To make a cross-domain POST request to an OAuth 2.0 protected resource you can include an OAuth 2.0 access token in the request as follows:
device.executeCrossDomainPost(url,
{
"postKey1": "postValue1",
"postKey2": "postValue2",
"postKey3": "postValue3"
},
{
onLoad: function(responseText) {
},
onError: function(ex) {
},
fieldName: "payload",
bearerToken: "6a9f3f1bbd8843beb08a56e239c1449f"
}
);On devices that support CORS, the token will be included as a bearer token in an Authorization header:
Authorization: Bearer 6a9f3f1bbd8843beb08a56e239c1449f
On devices that do not support CORS, TAL will add a bearerToken form field containing the bearer token.

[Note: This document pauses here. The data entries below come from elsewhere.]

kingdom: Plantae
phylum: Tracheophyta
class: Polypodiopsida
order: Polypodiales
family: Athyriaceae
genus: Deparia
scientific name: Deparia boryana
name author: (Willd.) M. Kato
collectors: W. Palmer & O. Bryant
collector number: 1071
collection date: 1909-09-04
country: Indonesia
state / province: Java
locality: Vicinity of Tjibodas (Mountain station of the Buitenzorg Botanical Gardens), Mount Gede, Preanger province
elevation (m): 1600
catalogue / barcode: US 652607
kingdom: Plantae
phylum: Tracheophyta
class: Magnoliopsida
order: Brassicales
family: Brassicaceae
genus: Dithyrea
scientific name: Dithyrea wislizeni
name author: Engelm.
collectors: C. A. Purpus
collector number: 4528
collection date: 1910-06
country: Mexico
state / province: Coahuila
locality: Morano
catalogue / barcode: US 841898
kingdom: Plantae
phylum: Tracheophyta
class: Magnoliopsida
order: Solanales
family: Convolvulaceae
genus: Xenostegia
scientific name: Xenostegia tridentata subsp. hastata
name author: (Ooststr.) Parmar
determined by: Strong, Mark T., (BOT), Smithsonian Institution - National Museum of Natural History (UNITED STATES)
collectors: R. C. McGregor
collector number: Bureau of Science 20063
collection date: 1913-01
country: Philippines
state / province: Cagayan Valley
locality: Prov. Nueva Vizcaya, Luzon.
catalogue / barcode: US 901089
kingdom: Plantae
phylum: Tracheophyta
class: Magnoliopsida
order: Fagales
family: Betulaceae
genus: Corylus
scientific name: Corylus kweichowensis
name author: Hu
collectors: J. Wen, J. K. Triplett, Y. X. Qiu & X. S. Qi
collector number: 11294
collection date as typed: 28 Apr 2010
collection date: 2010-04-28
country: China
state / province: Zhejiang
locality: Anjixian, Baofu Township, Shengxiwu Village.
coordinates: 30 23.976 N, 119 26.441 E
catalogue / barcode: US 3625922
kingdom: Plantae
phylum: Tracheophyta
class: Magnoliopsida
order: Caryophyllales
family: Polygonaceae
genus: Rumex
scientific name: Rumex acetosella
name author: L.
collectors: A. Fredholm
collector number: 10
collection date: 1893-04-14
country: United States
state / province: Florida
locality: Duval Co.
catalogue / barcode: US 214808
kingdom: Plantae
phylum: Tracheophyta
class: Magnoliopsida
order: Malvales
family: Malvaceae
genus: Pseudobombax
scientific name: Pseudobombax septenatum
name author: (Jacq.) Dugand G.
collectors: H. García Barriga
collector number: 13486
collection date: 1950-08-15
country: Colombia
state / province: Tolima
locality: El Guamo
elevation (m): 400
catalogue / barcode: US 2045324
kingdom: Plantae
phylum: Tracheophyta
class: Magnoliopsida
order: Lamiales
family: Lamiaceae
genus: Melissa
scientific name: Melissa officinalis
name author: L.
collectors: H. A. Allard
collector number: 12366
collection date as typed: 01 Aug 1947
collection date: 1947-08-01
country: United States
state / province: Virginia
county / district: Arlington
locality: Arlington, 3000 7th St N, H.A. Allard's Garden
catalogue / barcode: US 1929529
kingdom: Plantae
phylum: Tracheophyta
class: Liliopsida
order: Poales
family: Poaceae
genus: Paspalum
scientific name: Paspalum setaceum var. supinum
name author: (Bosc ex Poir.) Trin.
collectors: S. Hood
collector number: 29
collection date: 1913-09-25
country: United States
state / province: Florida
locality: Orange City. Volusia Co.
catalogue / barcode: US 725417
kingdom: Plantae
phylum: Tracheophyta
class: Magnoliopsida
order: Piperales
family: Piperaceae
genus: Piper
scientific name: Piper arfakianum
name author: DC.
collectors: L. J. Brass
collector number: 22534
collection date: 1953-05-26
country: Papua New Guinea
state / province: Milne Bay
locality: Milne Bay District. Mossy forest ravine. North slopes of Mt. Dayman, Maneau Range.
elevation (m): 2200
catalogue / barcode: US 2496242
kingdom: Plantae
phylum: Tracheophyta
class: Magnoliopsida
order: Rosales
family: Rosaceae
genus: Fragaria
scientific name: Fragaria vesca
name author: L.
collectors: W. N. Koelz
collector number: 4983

You can use the window.name transport method directly if you know your target devices will never support CORS. However, this approach is deprecated. Use it by calling the crossDomainPost(...) function:
device.crossDomainPost(url,
{
"postKey1": "postValue1",
"postKey2": "postValue2",
"postKey3": "postValue3"
},
{
onLoad: function(responseText) {
},
onError: function(ex) {
}
}
);By default this function will initially load a ‘blank.html’ page within the same directory as the application. You can point this to an alternate location using:
device.crossDomainPost(url,
{
"postKey1": "postValue1",
"postKey2": "postValue2",
"postKey3": "postValue3"
},
{
onLoad: function(responseText) {
},
onError: function(ex) {
},
blankUrl: "/path/to/blankpage"
}
});The blankUrl should always be on the same origin as the application, so it is best to pass a relative URL without scheme, host and port.
This approach relies on the service you’re POSTing to setting the response text into the window.name property of an iframe, then redirecting back to a URL on the application’s origin.
Whether the device supports CORS or not is controlled by the supportsCORS configuration value in the networking section of the device configuration. Set this to true to indicate that CORS is supported. Note that the framework takes no steps to verify that this is correct.
For example, for a device that supports both JSONP and CORS:
"networking": {
"supportsJSONP": true
"supportsCORS": true
}The supportsJSONP configuration value is not used by TAL, but you may find it useful in your applications.